*Source extract*
☆ ☆ ☆ ☆ ☆ ☆ ☆
EECS 321: Programming Languages —
1 Set up DrRacket & Create Handin Account
Be sure you have Racket version 7.0 installed. You can download it from https://download.racket-lang.org/ Racket is also installed on the T-lab machines in: /home/software/racket/bin/drracket
Open DrRacket, set the language to "The Racket Language" (via the Language | Choose Language menu item), put the following program into the upper window (replacing whatever is there), and click "Run":
#lang plai (expt 2 100)
You should see the prompt in the interactions window (a > character) and the number 1267650600228229401496703205376.
The first line tells Racket that we’ll be using the plai language, which is what we’ll use throughout the quarter. You can find the documentation for the plai language here. The second line just does some computation to make sure everything is working.
Install the handin server plugin by using DrRacket’s File | Install Package... menu item. In the dialog box, paste this url into the box: http://www.eecs.northwestern.edu/~stamourv/teaching/321-F18/cs321-fall-2018-handin.zip
Then press Install. Wait for the Close button to become enabled (and then click it). Restart DrRacket.
☆ ☆ ☆ ☆ ☆ ☆ ☆
*Source data*
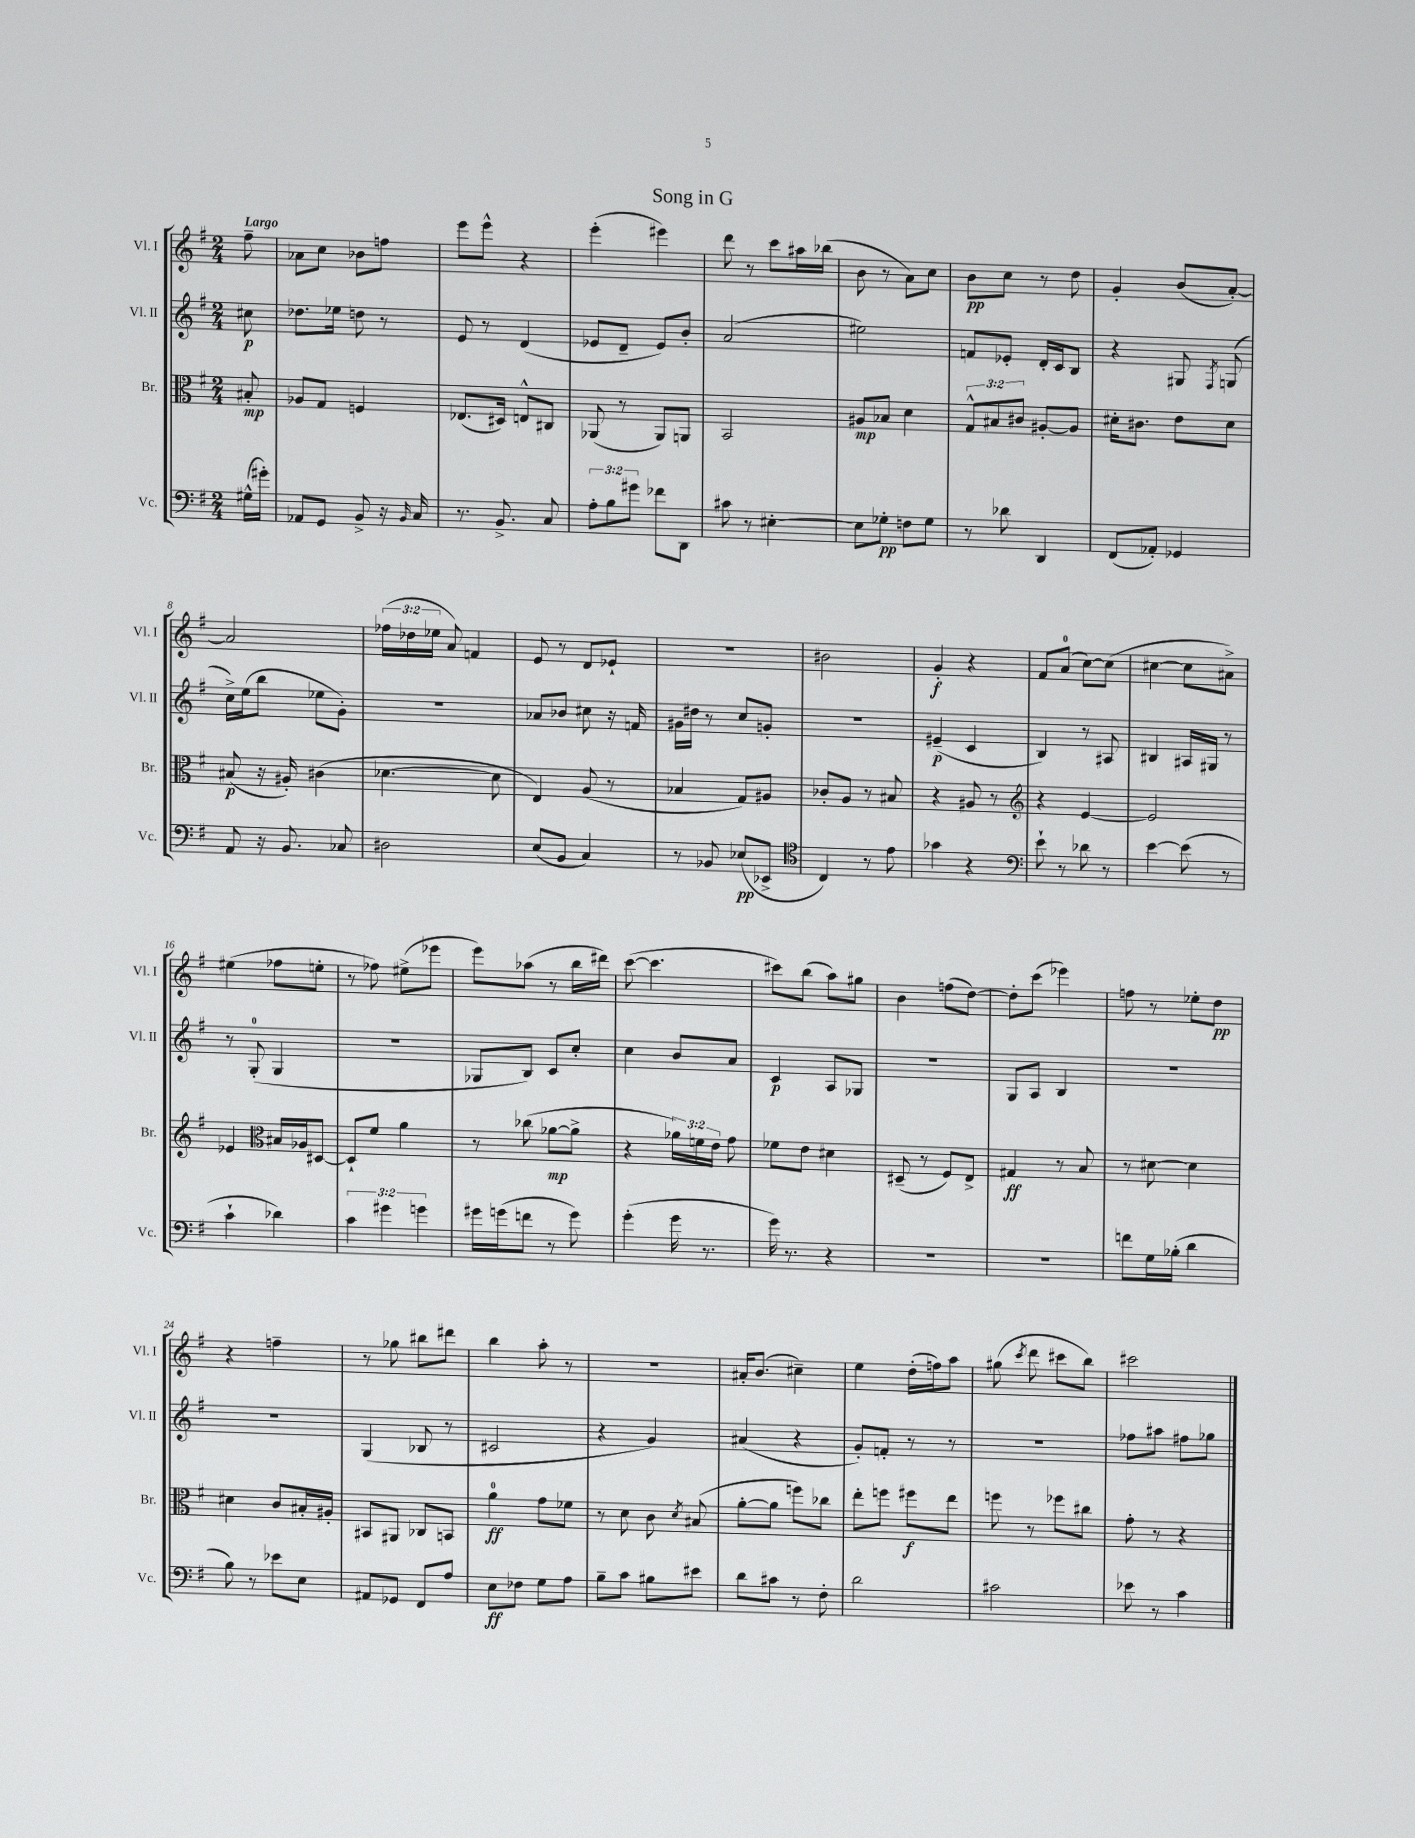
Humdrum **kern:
☆ ☆ ☆ ☆ ☆ ☆ ☆
*Exercise 1*
List every button that the DrRacket setup instructions tell the reader to click or press.
*Exercise 2*
Write the next part of the DrRacket setup instructions, starting after "Restart DrRacket."

*Exercise answer 1*
Run, Install, Close

*Exercise answer 2*
After restarting DrRacket, select the Manage EECS 321 PL Handin Account... menu item from DrRacket’s File menu. Change to the New User panel, and pick a username and password. (Use your real name and real NetID, so that we can connect your homework submissions with you. DON’T reuse an existing password. Good password hygiene is important.)
You will have to install the handin plugin for each different filesystem for which you want to have a Handin button. However, after creating a handin account once from any machine, you can use DrRacket’s Handin button on any other machine.
There is a quick reference for Racket available from the course webpage. You may wish to have a look if you’re not familiar with the language.
2 Honor Code
Every homework assignment you hand in must begin with the following definition (taken from the Provost’s website; see that for a more detailed explanation of these points):
(define eight-principles (list "Know your rights." "Acknowledge your sources." "Protect your work." "Avoid suspicion." "Do your own work." "Never falsify a record or permit another person to do so." "Never fabricate data, citations, or experimental results." "Always tell the truth when discussing your work with your instructor."))
If the definition is not present, you receive no credit for the assignment.
3 Trees
The following Tree datatype describes a variant of binary trees. Such trees may have two kinds of internal nodes, one with one color (a string), and one with two colors. Nodes with two colors are considered to be of both their colors; i.e., a node that has both the colors "red" and "blue" counts both as a "red" node and as a "blue" node. The leaves of these trees carry an integer value (positive or negative).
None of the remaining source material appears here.